___ DATA EXTRACT
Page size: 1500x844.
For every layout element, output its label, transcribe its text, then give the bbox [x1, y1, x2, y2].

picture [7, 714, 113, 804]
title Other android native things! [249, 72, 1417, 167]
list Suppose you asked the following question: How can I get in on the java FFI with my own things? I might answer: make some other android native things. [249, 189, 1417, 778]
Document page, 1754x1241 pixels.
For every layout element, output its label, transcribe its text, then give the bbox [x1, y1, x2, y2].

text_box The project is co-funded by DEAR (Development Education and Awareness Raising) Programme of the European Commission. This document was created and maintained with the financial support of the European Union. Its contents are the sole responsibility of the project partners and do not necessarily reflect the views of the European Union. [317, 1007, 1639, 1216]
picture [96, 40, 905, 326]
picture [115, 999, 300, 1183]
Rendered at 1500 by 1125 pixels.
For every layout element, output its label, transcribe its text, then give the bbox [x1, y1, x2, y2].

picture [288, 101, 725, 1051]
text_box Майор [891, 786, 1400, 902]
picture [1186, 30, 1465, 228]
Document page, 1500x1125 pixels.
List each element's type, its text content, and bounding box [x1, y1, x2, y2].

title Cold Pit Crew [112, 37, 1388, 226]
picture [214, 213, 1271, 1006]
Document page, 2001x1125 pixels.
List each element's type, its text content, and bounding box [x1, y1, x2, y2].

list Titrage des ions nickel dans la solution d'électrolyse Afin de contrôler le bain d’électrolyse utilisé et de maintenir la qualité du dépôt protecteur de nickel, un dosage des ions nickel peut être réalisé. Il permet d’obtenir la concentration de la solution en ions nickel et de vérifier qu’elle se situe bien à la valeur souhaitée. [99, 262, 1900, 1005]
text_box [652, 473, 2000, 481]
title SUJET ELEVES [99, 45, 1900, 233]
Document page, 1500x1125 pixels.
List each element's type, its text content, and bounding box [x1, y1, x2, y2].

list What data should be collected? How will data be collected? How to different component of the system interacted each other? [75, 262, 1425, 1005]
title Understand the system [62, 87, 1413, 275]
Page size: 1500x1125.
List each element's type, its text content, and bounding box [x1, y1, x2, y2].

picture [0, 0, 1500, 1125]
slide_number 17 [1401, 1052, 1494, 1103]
______
Print out every record again, exactly and in full.

Page size: 1500x844.
For every layout element, output its label, transcribe its text, then give the bbox [x1, y1, x2, y2].

picture [7, 714, 113, 804]
title Other android native things! [249, 72, 1417, 167]
list Suppose you asked the following question: How can I get in on the java FFI with my own things? I might answer: make some other android native things. [249, 189, 1417, 778]
Document page, 1754x1241 pixels.
For every layout element, output its label, transcribe its text, then give the bbox [x1, y1, x2, y2].

text_box The project is co-funded by DEAR (Development Education and Awareness Raising) Programme of the European Commission. This document was created and maintained with the financial support of the European Union. Its contents are the sole responsibility of the project partners and do not necessarily reflect the views of the European Union. [317, 1007, 1639, 1216]
picture [96, 40, 905, 326]
picture [115, 999, 300, 1183]
Rendered at 1500 by 1125 pixels.
For every layout element, output its label, transcribe its text, then give the bbox [x1, y1, x2, y2].

picture [288, 101, 725, 1051]
text_box Майор [891, 786, 1400, 902]
picture [1186, 30, 1465, 228]
Document page, 1500x1125 pixels.
List each element's type, its text content, and bounding box [x1, y1, x2, y2].

title Cold Pit Crew [112, 37, 1388, 226]
picture [214, 213, 1271, 1006]
Document page, 2001x1125 pixels.
List each element's type, its text content, and bounding box [x1, y1, x2, y2].

list Titrage des ions nickel dans la solution d'électrolyse Afin de contrôler le bain d’électrolyse utilisé et de maintenir la qualité du dépôt protecteur de nickel, un dosage des ions nickel peut être réalisé. Il permet d’obtenir la concentration de la solution en ions nickel et de vérifier qu’elle se situe bien à la valeur souhaitée. [99, 262, 1900, 1005]
text_box [652, 473, 2000, 481]
title SUJET ELEVES [99, 45, 1900, 233]
Document page, 1500x1125 pixels.
List each element's type, its text content, and bounding box [x1, y1, x2, y2].

list What data should be collected? How will data be collected? How to different component of the system interacted each other? [75, 262, 1425, 1005]
title Understand the system [62, 87, 1413, 275]
Page size: 1500x1125.
List each element's type, its text content, and bounding box [x1, y1, x2, y2].

picture [0, 0, 1500, 1125]
slide_number 17 [1401, 1052, 1494, 1103]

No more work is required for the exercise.